PROBLEM STATEMENT:
Would you return the data below exactly as it stands, with every picture left out?

STUDY MATERIAL:
--------

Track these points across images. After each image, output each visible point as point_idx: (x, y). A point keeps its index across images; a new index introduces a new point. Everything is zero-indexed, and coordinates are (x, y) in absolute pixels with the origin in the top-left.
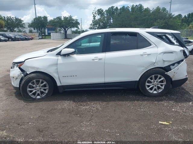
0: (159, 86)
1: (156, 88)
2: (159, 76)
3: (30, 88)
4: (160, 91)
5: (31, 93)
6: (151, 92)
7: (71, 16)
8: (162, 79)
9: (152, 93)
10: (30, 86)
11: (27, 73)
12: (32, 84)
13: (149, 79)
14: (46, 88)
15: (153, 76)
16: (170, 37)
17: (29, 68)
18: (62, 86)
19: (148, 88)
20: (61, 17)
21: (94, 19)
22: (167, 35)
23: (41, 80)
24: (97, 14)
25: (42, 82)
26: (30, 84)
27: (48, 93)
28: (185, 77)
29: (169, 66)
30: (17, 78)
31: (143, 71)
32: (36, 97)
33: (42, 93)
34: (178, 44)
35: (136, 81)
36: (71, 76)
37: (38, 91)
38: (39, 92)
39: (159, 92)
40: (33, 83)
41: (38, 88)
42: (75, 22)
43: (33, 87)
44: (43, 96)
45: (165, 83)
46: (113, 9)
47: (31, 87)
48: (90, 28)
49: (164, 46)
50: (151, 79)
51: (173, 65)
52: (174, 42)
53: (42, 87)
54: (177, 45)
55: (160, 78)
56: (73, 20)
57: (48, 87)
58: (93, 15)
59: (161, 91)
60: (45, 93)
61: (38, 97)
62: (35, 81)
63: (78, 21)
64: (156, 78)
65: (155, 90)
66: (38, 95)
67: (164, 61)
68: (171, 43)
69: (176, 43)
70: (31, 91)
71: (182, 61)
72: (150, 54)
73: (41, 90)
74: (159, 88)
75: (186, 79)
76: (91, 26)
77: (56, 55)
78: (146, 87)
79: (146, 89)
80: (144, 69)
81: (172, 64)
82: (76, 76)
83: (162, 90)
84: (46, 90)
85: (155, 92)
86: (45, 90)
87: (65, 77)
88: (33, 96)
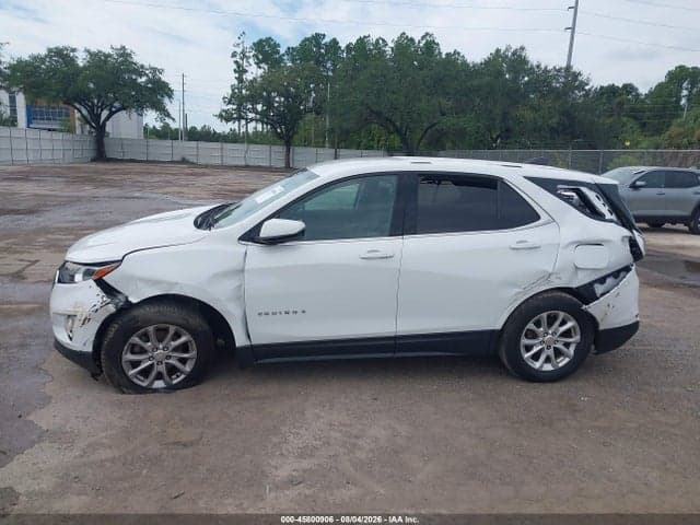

--------

EXERCISE RESPONSE:
Track these points across images. After each image, output each visible point as point_idx: (x, y). A point keeps its index across images; a new index introduces a new point. Everything is zero-indexed, and coordinates are (x, y) in absolute pixels with the origin in the top-left.
0: (159, 86)
1: (156, 88)
2: (159, 76)
3: (30, 88)
4: (160, 91)
5: (31, 93)
6: (151, 92)
7: (71, 16)
8: (162, 79)
9: (152, 93)
10: (30, 86)
11: (27, 73)
12: (32, 84)
13: (149, 79)
14: (46, 88)
15: (153, 76)
16: (170, 37)
17: (29, 68)
18: (62, 86)
19: (148, 88)
20: (61, 17)
21: (94, 19)
22: (167, 35)
23: (41, 80)
24: (97, 14)
25: (42, 82)
26: (30, 84)
27: (48, 93)
28: (185, 77)
29: (169, 66)
30: (17, 78)
31: (143, 71)
32: (36, 97)
33: (42, 93)
34: (178, 44)
35: (136, 81)
36: (71, 76)
37: (38, 91)
38: (39, 92)
39: (159, 92)
40: (33, 83)
41: (38, 88)
42: (75, 22)
43: (33, 87)
44: (43, 96)
45: (165, 83)
46: (113, 9)
47: (31, 87)
48: (90, 28)
49: (164, 46)
50: (151, 79)
51: (173, 65)
52: (174, 42)
53: (42, 87)
54: (177, 45)
55: (160, 78)
56: (73, 20)
57: (48, 87)
58: (93, 15)
59: (161, 91)
60: (45, 93)
61: (38, 97)
62: (35, 81)
63: (78, 21)
64: (156, 78)
65: (155, 90)
66: (38, 95)
67: (164, 61)
68: (171, 43)
69: (176, 43)
70: (31, 91)
71: (182, 61)
72: (150, 54)
73: (41, 90)
74: (159, 88)
75: (186, 79)
76: (91, 26)
77: (56, 55)
78: (146, 87)
79: (146, 89)
80: (144, 69)
81: (172, 64)
82: (76, 76)
83: (162, 90)
84: (46, 90)
85: (155, 92)
86: (45, 90)
87: (65, 77)
88: (33, 96)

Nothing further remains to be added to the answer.